→ Texte à lire:

III. Les faits et la décision litigieuse
10. Les faits et la décision litigieuse sont exposés aux points 1 à 8 de l’ordonnance attaquée et peuvent être résumés comme suit.
11. La cinquième requérante en première instance, Nemea Bank, est un établissement de crédit moins important établi à Malte, soumis à la surveillance prudentielle directe de la Malta Financial Services Authority (MFSA, autorité maltaise des services financiers). Les troisième et quatrième requérantes en première instance, Nemea plc et Nevestor SA, sont des actionnaires directs de Nemea Bank. Les premier et deuxième requérants en première instance, MM. Niemelä et Lehto, n’en sont que des actionnaires
indirects, du fait de leur participation dans les troisième et quatrième requérantes, et sont également membres du conseil de direction de Nemea Bank.
12. Le 25 janvier 2017, après avoir consulté l’autorité nationale de résolution, la MFSA a transmis à la BCE une proposition de retrait de l’agrément de Nemea Bank.

→ Consigne: Rédigez la suite de l'exposé des faits concernant Nemea Bank, en partant de sa dernière phrase. Les entrées qui viennent ensuite proviennent d'une autre source que l'exposé des faits concernant Nemea Bank.

→ Entrées fournies:
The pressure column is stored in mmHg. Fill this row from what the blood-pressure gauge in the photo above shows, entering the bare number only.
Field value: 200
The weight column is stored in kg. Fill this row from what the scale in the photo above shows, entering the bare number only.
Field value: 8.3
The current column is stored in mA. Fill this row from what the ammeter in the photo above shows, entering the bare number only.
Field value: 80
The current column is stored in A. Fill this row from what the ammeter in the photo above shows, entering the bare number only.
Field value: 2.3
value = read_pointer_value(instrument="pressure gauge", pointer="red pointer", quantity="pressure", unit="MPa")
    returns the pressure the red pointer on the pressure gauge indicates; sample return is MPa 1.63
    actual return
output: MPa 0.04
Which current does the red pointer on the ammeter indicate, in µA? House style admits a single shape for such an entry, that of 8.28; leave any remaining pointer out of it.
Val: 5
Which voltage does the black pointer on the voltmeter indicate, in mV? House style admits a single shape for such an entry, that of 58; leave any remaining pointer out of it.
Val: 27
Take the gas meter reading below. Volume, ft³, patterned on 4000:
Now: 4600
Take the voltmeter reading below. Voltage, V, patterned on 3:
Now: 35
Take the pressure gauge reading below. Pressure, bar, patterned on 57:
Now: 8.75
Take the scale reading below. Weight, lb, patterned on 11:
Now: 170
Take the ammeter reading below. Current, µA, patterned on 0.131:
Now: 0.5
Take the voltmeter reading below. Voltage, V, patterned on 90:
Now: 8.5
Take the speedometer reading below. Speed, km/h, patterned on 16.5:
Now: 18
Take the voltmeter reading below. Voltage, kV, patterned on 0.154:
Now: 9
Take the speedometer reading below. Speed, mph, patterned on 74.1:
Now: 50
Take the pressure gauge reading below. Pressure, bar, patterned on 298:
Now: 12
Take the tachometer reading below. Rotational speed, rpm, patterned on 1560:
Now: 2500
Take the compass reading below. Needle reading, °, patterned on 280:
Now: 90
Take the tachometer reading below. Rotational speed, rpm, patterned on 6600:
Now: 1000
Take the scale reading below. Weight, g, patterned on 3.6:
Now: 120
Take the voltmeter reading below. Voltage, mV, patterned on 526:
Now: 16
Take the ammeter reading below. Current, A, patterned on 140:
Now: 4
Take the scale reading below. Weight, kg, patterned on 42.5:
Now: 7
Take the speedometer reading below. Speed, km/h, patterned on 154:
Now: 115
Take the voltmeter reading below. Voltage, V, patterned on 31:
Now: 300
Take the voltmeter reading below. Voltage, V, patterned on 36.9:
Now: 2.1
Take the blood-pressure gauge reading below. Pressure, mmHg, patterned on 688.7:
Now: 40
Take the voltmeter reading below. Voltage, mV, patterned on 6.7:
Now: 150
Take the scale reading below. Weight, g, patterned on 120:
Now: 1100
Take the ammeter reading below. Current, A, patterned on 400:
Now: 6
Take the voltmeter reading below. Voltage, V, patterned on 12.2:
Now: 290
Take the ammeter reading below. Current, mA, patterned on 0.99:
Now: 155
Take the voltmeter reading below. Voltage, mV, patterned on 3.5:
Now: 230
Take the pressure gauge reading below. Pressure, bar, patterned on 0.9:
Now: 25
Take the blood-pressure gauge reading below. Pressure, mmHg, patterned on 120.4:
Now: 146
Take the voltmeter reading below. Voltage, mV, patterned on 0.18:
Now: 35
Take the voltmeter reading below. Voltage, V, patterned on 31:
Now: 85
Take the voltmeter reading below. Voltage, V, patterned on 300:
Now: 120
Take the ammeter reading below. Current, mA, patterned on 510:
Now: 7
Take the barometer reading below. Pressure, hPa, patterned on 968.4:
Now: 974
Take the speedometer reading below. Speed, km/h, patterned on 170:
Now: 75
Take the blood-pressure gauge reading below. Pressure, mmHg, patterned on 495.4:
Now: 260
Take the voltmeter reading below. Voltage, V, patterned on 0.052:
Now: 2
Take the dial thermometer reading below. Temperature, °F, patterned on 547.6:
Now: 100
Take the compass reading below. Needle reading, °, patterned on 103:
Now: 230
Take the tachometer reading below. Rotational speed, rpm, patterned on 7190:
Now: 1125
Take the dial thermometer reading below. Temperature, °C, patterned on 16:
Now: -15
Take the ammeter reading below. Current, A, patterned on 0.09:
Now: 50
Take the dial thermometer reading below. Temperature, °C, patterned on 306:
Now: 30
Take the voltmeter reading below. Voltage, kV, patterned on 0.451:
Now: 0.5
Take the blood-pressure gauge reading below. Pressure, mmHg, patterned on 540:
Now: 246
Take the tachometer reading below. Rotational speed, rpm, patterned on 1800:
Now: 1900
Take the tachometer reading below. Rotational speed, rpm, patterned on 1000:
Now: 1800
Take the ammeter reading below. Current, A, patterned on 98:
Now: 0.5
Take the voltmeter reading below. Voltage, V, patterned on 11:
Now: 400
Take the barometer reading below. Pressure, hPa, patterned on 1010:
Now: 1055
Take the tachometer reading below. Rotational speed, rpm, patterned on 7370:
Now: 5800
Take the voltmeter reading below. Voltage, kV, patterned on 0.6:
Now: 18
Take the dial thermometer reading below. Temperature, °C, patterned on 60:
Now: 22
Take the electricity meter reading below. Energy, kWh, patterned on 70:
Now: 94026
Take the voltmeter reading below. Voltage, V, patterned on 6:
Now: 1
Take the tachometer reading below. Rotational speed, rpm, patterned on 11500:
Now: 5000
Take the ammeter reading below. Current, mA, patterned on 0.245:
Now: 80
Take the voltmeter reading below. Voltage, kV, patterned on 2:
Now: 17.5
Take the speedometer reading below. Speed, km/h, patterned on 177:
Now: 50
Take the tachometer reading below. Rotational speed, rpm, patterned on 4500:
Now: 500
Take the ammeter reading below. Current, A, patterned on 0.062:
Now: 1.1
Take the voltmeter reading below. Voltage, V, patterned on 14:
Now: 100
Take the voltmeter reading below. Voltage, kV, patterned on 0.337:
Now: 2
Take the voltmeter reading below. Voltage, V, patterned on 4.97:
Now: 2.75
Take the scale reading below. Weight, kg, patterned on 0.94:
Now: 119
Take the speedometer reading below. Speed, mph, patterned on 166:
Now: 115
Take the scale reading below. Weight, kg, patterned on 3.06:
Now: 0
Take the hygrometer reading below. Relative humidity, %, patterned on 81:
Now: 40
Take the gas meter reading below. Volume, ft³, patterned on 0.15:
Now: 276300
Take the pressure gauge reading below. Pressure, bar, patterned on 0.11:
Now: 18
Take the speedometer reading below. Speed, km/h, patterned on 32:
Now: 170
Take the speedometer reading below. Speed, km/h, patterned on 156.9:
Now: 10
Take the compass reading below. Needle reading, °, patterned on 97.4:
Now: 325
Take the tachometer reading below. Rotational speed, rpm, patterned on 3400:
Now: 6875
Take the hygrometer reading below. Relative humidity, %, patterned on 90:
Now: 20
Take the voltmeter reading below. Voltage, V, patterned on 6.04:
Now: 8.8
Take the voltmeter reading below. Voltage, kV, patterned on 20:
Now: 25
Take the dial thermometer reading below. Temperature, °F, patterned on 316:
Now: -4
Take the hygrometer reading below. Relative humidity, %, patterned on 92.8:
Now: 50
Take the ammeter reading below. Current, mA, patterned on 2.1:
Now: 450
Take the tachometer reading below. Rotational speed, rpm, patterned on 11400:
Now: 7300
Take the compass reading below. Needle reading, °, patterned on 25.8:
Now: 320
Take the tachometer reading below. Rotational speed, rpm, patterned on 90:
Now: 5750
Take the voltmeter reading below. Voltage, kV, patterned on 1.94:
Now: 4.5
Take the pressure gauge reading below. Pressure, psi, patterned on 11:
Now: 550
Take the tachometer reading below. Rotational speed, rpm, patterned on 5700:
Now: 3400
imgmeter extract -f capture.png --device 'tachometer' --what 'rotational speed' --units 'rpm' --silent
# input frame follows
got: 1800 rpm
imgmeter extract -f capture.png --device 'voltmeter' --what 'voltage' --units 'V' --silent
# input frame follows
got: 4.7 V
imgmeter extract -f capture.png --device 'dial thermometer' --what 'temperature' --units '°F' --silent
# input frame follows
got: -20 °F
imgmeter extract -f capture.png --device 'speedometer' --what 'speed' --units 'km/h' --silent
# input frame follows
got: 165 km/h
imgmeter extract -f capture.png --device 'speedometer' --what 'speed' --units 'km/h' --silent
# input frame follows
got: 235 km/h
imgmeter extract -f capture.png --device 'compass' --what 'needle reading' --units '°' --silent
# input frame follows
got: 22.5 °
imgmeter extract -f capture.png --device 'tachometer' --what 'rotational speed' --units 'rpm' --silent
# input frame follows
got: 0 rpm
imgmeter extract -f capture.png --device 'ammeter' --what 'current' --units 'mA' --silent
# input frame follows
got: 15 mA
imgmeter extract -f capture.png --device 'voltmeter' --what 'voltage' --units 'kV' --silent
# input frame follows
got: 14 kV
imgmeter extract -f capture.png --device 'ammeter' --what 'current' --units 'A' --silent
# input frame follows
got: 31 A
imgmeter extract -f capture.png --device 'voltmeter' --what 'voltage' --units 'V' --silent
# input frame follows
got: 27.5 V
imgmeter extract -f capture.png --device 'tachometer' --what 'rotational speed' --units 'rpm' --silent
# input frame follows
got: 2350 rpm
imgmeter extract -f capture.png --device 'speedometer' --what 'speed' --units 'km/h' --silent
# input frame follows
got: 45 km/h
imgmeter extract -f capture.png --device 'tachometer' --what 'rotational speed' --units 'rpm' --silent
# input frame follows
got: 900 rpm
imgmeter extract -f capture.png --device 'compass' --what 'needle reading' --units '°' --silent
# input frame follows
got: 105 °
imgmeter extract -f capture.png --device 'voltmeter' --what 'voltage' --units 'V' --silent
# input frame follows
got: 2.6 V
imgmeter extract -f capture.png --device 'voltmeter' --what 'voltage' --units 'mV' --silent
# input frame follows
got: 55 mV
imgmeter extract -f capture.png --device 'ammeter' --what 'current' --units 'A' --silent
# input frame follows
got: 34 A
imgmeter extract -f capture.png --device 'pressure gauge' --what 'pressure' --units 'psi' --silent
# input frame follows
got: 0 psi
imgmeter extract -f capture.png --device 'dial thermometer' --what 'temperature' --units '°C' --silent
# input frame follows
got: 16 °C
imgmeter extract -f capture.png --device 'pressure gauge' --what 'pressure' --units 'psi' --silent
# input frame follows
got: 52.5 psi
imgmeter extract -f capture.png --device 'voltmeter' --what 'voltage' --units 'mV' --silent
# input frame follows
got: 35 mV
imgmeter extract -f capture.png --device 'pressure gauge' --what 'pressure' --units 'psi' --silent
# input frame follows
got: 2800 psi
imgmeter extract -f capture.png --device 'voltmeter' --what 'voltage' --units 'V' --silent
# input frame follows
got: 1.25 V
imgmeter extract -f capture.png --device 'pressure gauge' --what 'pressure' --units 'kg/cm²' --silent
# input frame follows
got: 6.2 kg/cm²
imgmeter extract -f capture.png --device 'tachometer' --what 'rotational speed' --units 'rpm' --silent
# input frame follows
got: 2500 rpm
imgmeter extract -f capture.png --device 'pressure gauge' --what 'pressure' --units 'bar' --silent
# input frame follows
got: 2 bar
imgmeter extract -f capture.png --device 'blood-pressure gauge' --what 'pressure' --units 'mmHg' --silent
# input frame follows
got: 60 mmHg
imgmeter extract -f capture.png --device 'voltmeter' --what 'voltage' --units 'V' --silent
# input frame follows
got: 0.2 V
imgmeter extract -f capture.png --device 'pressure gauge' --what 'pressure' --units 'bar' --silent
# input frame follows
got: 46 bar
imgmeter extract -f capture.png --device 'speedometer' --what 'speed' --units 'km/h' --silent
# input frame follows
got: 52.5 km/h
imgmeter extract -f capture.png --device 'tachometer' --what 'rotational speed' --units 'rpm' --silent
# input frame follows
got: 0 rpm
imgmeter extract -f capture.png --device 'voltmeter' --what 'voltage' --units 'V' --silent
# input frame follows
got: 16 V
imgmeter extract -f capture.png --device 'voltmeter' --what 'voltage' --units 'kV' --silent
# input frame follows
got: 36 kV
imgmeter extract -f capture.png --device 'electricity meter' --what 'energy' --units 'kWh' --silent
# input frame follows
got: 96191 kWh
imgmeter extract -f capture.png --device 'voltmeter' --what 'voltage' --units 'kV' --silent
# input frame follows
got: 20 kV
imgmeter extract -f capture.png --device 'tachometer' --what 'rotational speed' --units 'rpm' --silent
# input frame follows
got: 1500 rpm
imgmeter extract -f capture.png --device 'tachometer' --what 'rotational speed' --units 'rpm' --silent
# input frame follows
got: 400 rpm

→ Réponse attendue:
13. Le 13 mars 2017, le conseil des gouverneurs de la BCE a approuvé un projet de décision de retrait de l’agrément et a invité Nemea Bank à présenter ses observations dans un délai de trois jours. Celle-ci a déféré à cette demande le 15 mars 2017.
14. Le 23 mars 2017, la BCE a adopté la décision litigieuse en vertu de l’article 4, paragraphe 1, sous a), et de l’article 14, paragraphe 5, du règlement no 1024/2013.
15. Le 22 avril 2022, Nemea Bank et les autres requérants en première instance ont demandé, devant la commission administrative de réexamen de la BCE, un réexamen administratif interne de la décision litigieuse, conformément à l’article 24, paragraphe 5, première phrase, du règlement no 1024/2013.
16. Le 22 mai 2017, les requérants en première instance ont introduit un recours devant le Tribunal contre la décision litigieuse.
17. Le 19 juin 2017, la commission administrative de réexamen a adopté un avis dans lequel elle a proposé de remplacer la décision litigieuse par une décision dont le contenu était identique.
18. Le 30 juin 2017, à la suite de l’avis de la commission administrative de réexamen et sur la base d’une proposition du conseil de surveillance, le conseil des gouverneurs a adopté la seconde décision, qui, selon son dispositif, remplace la décision initiale prévue à l’article 24, paragraphe 7, du règlement no 1024/2013.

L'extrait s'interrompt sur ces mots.